American news reporter, anchor and essayist (1934–2011)

James W. Kincaid (October 23, 1934 – July 17, 2011) was an American television news correspondent for ABC News and local news anchor for WVEC in Norfolk, Virginia, for over 18 years.

== Biography and early career ==
Kincaid was born on October 23, 1934, in Houston, Texas, to the late Herbert and Ethel Schulze. His mother was an avid amateur painter of flowers. He grew up in Arkansas, often joking that his parents "moved there as soon as they heard about it". He started working for a radio station there in 1949, then served three years in the United States Army after being drafted in 1956. In 1960, he joined WWL in New Orleans, Louisiana, where he won a National Gold Bell award for his reporting on the death of Pope John XXIII in 1963. He later moved to what was then KMOX-TV (now KMOV) and WCBS-TV before moving to ABC News. Married three times, two of his marriages ended in divorce.

== Network correspondent ==
Hired to work as a network correspondent, Kincaid reported in Vietnam for ABC in 1969, at the height of the Vietnam War. A military helicopter in which Kincaid was riding was shot down by rocket fire near the village of Bu Dop. He sustained a broken back in the crash and spent several months recovering in Hong Kong.

== WVEC-TV ==
In 1978, Kincaid left ABC to become the local news anchor for WVEC. During his time with WVEC, he returned to Vietnam to do a special series of stories covering the changes that had taken place over the previous 25 years.
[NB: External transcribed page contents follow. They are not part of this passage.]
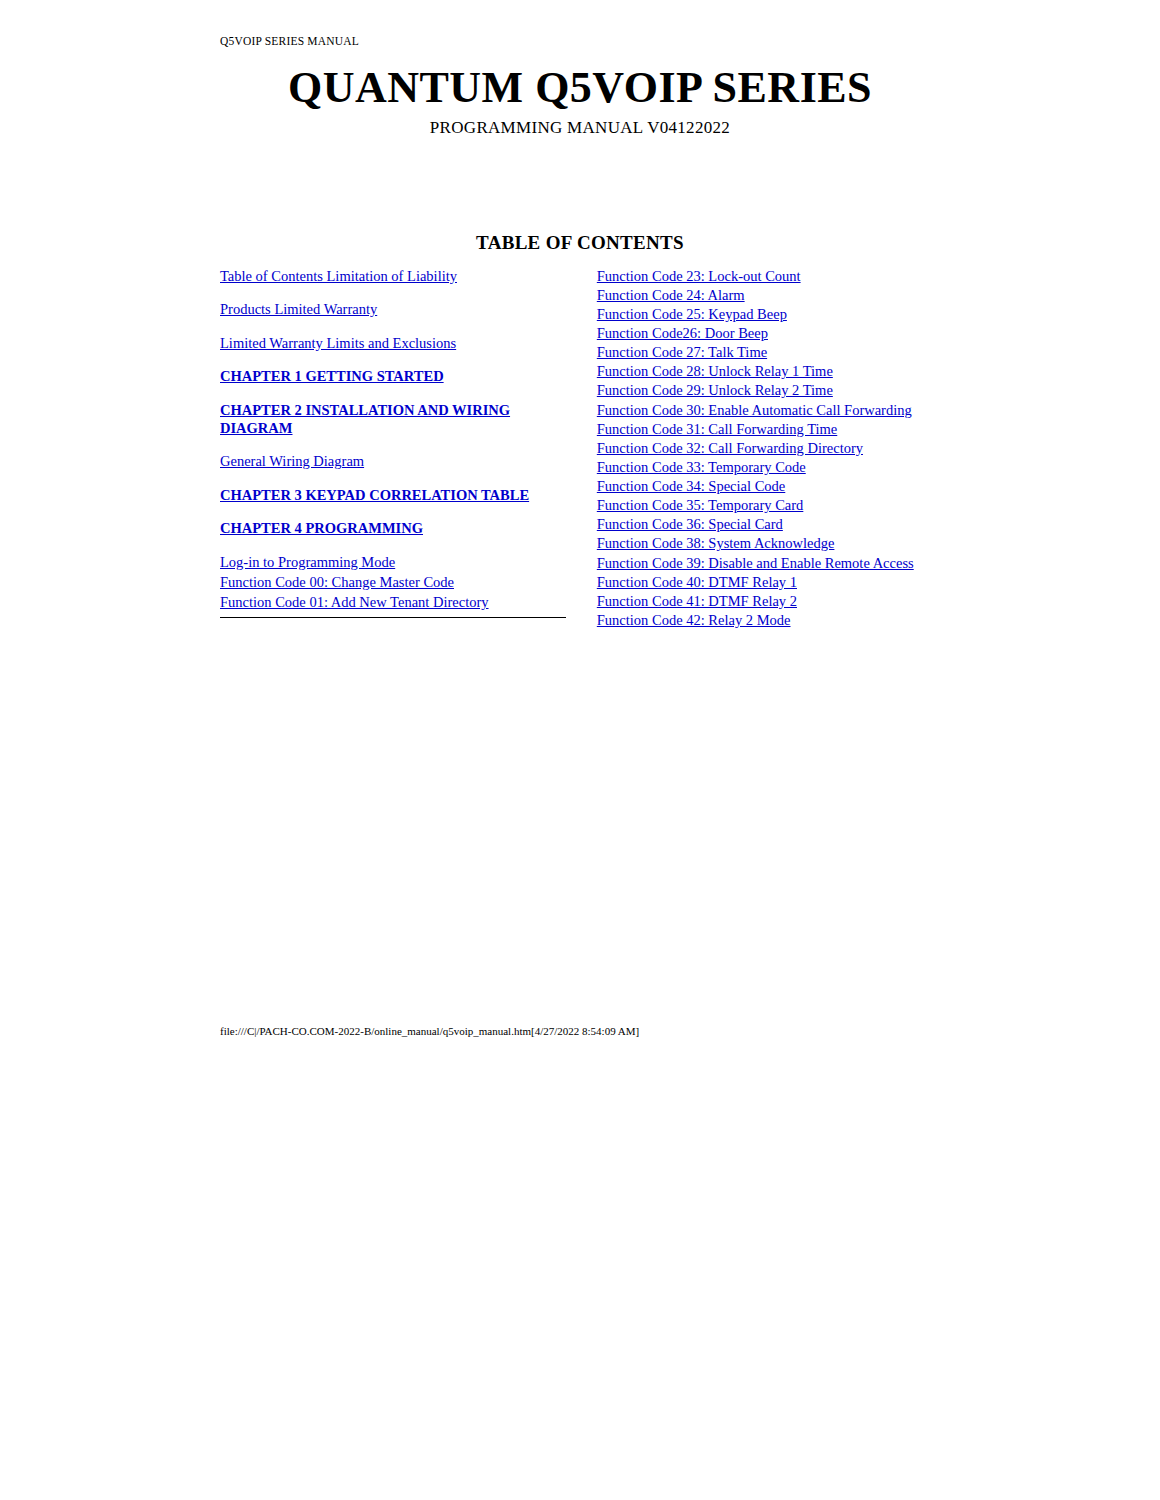Q5VOIP SERIES MANUAL
QUANTUM Q5VOIP SERIES
PROGRAMMING MANUAL V04122022
TABLE OF CONTENTS
Table of Contents Limitation of Liability
Products Limited Warranty
Limited Warranty Limits and Exclusions
CHAPTER 1 GETTING STARTED
CHAPTER 2 INSTALLATION AND WIRING DIAGRAM
General Wiring Diagram
CHAPTER 3 KEYPAD CORRELATION TABLE
CHAPTER 4 PROGRAMMING
Log-in to Programming Mode
Function Code 00: Change Master Code
Function Code 01: Add New Tenant Directory
Function Code 23: Lock-out Count
Function Code 24: Alarm
Function Code 25: Keypad Beep
Function Code26: Door Beep
Function Code 27: Talk Time
Function Code 28: Unlock Relay 1 Time
Function Code 29: Unlock Relay 2 Time
Function Code 30: Enable Automatic Call Forwarding
Function Code 31: Call Forwarding Time
Function Code 32: Call Forwarding Directory
Function Code 33: Temporary Code
Function Code 34: Special Code
Function Code 35: Temporary Card
Function Code 36: Special Card
Function Code 38: System Acknowledge
Function Code 39: Disable and Enable Remote Access
Function Code 40: DTMF Relay 1
Function Code 41: DTMF Relay 2
Function Code 42: Relay 2 Mode
file:///C|/PACH-CO.COM-2022-B/online_manual/q5voip_manual.htm[4/27/2022 8:54:09 AM]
While shooting the award-winning documentary, Kincaid reunited a Vietnamese refugee with her family in Ho Chi Minh City. The woman, Norfolk resident Thao Nguyen, left Vietnam by boat in the 1970s with her infant daughter, and had not seen her family in over 20 years.

Kincaid also wrote a documentary in 1995 entitled "D-Day to VE Day". Three D-Day veterans from the Norfolk area accompanied Jim to several historic World War II sites, including Weymouth, England, Omaha Beach, Bastogne, the Dachau concentration camp, and Margraten in the Netherlands, site of the largest American cemetery in Europe. In 1996, Kincaid stepped down as WVEC's primary news anchor; he continued with the station as a commentator until his retirement.

Jim Kincaid authored several books, with collections of his humorous anecdotes.

His books "Theo" and" Anna's Eyes" were published in 1994 and 2002 respectively. They tell the story of his beloved father-in-law, Theo Wildanger, an accomplished artist.

== Post-news career and death==
In 1997, Kincaid left WVEC. He and his wife Catherine moved to a farm which he owned near Elam, an unincorporated area in Virginia's Prince Edward County. In 2006, they moved into a community near Longwood University in Farmville, Virginia. While retired from the news business, Kincaid continued to work, providing narration and voice-over work. Kincaid died of a heart attack on July 17, 2011, at the age of 76.